Apesar da preocupação de que níveis baixos de LDLc diminuiriam a síntese de hormônios esteróides, dados de ensaios clínicos randomizados não demonstram efeitos adversos clinicamente importantes sobre os hormônios adrenais e gonadais. Ensaios randomizados não encontraram diferenças na testosterona basal ou estimulada, testosterona livre, hormônio luteinizante ou hormônio folículo-estimulante. No entanto, num ensaio controlado com placebo com atorvastatina 80 mg, a testosterona biodisponível foi reduzida em 10%, enquanto a testosterona total e livre permaneceu inalterada. Embora o significado clínico não seja claro, as estatinas não causam hipogonadismo ou disfunção erétil.

Os ácidos biliares são necessários para a absorção de vitaminas lipossolúveis do intestino. Estudos demonstraram que mesmo em situações de LDL-C muito baixo, a produção de ácidos biliares é normal. Vários estudos relataram que níveis baixos de LDLc secundários à terapia hipolipemiante não estão associados a níveis mais baixos de vitamina D ou E.

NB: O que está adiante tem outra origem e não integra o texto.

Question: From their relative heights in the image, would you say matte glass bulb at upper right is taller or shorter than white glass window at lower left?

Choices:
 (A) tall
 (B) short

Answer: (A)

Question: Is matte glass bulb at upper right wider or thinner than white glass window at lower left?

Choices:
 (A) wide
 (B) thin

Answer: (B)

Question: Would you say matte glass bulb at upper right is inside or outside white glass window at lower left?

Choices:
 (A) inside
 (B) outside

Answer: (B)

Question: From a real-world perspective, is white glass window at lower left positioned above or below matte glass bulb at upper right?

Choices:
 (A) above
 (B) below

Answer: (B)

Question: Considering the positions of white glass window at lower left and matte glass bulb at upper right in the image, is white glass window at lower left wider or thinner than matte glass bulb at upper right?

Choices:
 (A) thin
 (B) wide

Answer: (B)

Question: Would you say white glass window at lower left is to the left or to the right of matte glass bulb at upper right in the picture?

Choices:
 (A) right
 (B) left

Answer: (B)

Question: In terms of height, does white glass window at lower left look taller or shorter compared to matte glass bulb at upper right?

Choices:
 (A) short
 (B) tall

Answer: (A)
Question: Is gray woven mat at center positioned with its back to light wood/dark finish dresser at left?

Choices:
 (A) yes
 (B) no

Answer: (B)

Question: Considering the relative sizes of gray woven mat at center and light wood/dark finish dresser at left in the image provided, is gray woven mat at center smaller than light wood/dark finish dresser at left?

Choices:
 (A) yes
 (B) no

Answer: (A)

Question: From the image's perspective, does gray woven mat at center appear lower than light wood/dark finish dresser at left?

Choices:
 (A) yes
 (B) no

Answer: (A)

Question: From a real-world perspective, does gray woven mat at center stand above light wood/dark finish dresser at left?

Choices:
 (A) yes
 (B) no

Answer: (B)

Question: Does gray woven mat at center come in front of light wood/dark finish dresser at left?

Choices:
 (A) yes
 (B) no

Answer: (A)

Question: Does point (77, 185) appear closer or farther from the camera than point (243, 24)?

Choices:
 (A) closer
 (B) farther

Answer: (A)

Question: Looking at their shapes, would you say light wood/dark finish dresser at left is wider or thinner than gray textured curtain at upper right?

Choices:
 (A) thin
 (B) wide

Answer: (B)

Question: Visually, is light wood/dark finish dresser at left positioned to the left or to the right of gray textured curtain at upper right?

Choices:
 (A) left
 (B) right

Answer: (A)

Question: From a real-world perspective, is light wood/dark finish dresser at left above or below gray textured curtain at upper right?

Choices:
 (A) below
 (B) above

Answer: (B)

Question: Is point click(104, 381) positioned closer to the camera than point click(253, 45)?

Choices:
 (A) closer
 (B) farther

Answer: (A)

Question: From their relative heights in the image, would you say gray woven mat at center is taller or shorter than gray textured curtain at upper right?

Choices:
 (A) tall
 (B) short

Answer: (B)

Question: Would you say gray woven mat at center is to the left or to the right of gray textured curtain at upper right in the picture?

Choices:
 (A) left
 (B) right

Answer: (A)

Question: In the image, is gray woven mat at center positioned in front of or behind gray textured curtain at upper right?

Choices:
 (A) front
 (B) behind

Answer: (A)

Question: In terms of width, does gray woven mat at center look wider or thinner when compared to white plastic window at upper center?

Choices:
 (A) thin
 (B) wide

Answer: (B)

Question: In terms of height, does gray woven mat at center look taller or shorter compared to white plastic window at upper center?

A preocupação de que a redução do LDLc aumentaria o AVC hemorrágico foi abordada em numerosos ensaios clínicos. Em vários ensaios clínicos randomizados, as estatinas diminuíram o AVC isquêmico sem efeito no AVC hemorrágico. No entanto, no estudo randomizado e controlado SPARCL, altas doses de atorvastatina (80 mg) em comparação com placebo reduziram significativamente o AVC isquêmico, mas aumentaram o AVC hemorrágico em um pequeno número de participantes (55 no grupo da atorvastatina vs 33 no grupo do placebo) com histórico de acidente vascular cerebral ou ataque isquêmico transitório. Uma análise adicional dos dados do SPARCL descobriu que o risco de AVC hemorrágico não estava relacionado com os níveis basais ou recentes de LDL-C. Uma meta-análise subsequente incluindo ensaios randomizados nos quais os participantes atingiram LDL-C < 55 mg/dL (< 1,4223 mmol/L) não encontrou aumento nos episódios de AVC hemorrágico.

A hipótese de que o LDL-C baixo causa declínio cognitivo também foi investigada. A cognição não diferiu em pacientes randomizados para receber evolocumabe em comparação com placebo. Em pacientes que alcançaram LDLc < 25 mg/dl, o grupo em uso de evolucumabe não diferiu quanto a função cognitiva. No estudo FOURIER-OLE não houve tendência de aumento de eventos neurocognitivos durante uma exposição máxima de 8,4 anos ao evolocumabe, com LDLc médio de 30 mg/dL.

Concluindo, a proposta de LDLc “quanto menor, melhor” segue válida, encontrando respaldo em diversos estudos disponíveis na literatura. A terapia hipolipemiante vem demonstrando redução de desfechos CV e com baixo nível de complicações associadas a seu uso.